Excerpted passage.
....................

5 Questions With...John Stanton, director of THE LAST BAY SCALLOP?

Documentary filmmaker and Nantucket resident, John Stanton, has crafted an important film on a topic of great importance to Nantucket Island: the declining bay scallop fishery. His short documentary THE LAST BAY SCALLOP? possess the question about the future of Nantucket’s scallops to viewers and to those in a position to affect change. We recently spoke with him about making the film and what he hopes to impress on viewers.

NFF: You’ve said you like to make and tell ‘stories about communities.’ The Last Bay Scallop tells the story of a community very close to home. What did you learn during the process that you didn’t know before?

John Stanton: It’s not so much about what you learn--I know all the people and the problem--it’s more about finding that crossroad when a local culture may be lost due to lack of environmental concern. There are problems in the harbor which people are working on and the film address some of the changes in the Nantucket community.  I make films about local cultures that seem to be slipping away.

NFF: Detail your production process from development to final edit.

....................

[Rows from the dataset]
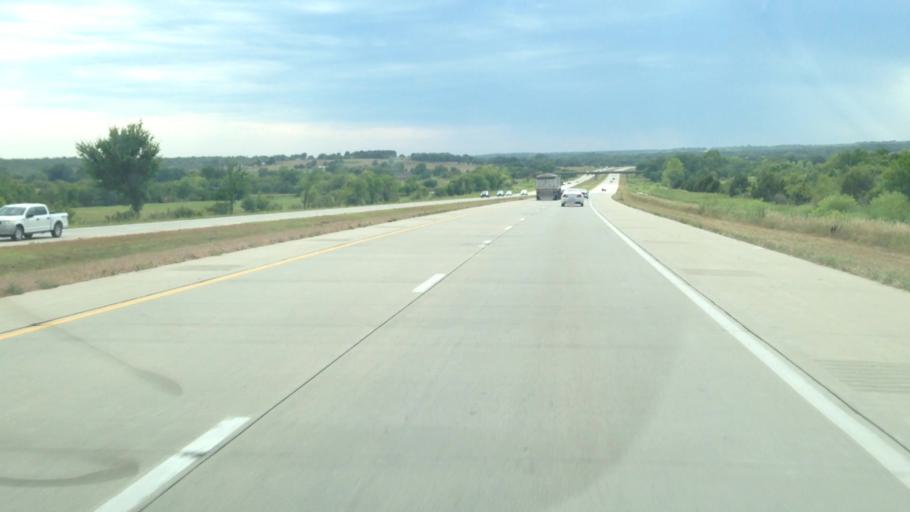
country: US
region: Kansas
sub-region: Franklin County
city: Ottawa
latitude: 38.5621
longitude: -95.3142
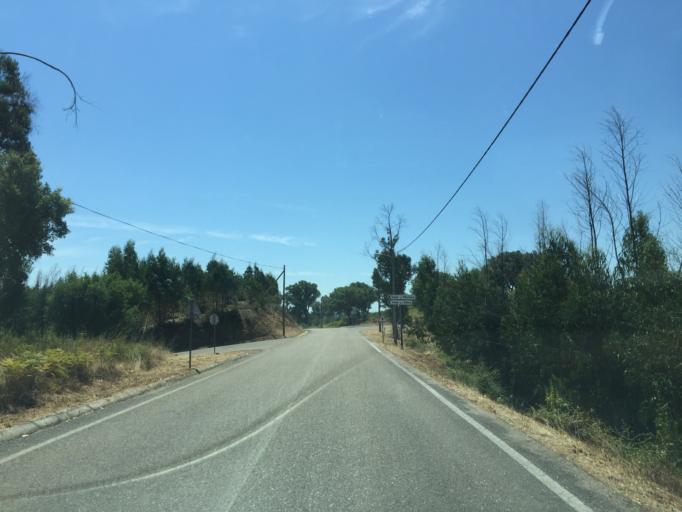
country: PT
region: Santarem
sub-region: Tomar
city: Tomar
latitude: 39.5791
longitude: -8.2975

....................

Directions.
**a.** Answer these questions using the interview about the bay scallop documentary, one answer per line:
(i) Of what place is John Stanton a resident?
(ii) What declining fishery is the subject of the film?
(iii) What kind of films does Stanton say he makes?
**b.** Write a continuation of the interview about the bay scallop documentary, starting after its final question.

Results in order.
**a.**
(i) Nantucket
(ii) The bay scallop fishery
(iii) Films about local cultures that seem to be slipping away

**b.**
JS: There was a story I wanted to tell and I knew where it was happening and the people involved. The biggest thing in my favor was Carl Sjolund, who’s personally carried the film. I knew he would be both informative and entertaining on-screen. For my process, I start with a chat and a notebook and I get a feel for what people want to say. Then I start developing a loose script, look for funding, and recruit my team.  Andrew Cromadie, my DP, was local talent I got. And I usually work with a 2- or 3-man crew to keep people who speak to me comfortable. I cut the film myself, and from conception to final cut, it was about 6 to 7 months. The story was right here, so it went pretty quickly. I guess, thinking about it, a study on the loss of eelgrass over the last decade was the impetus for the film. I was at that meeting when the results were released and shortly after that I began talking to both fishermen and scientists about the problems in the harbor and with the scallop fishery.

NFF: You don’t shy away from the politics of the issue, but conclude the film on a hopeful note. What, ideally, will audiences take away from screening The Last Bay Scallop?

JS: I kept it to 30 minutes because I want there to be audience discussions afterwards. I think nothing is more powerful than watching a film with neighbors and immediately afterwards talking with your neighbors. You hope people will be opened to the issues of what is happening with the harbor and what needs to be done. We made a 10-minute version in advance of a Nantucket Town Meeting to help raise the issue. In the end I like to tell stories about how to be in the world, and being a commercial fisherman, a scalloper, is one of those ways.


NFF: Talk about some of the characteristics specific to bay scallop fisheries and why carefully-considered conservation is key to their survival.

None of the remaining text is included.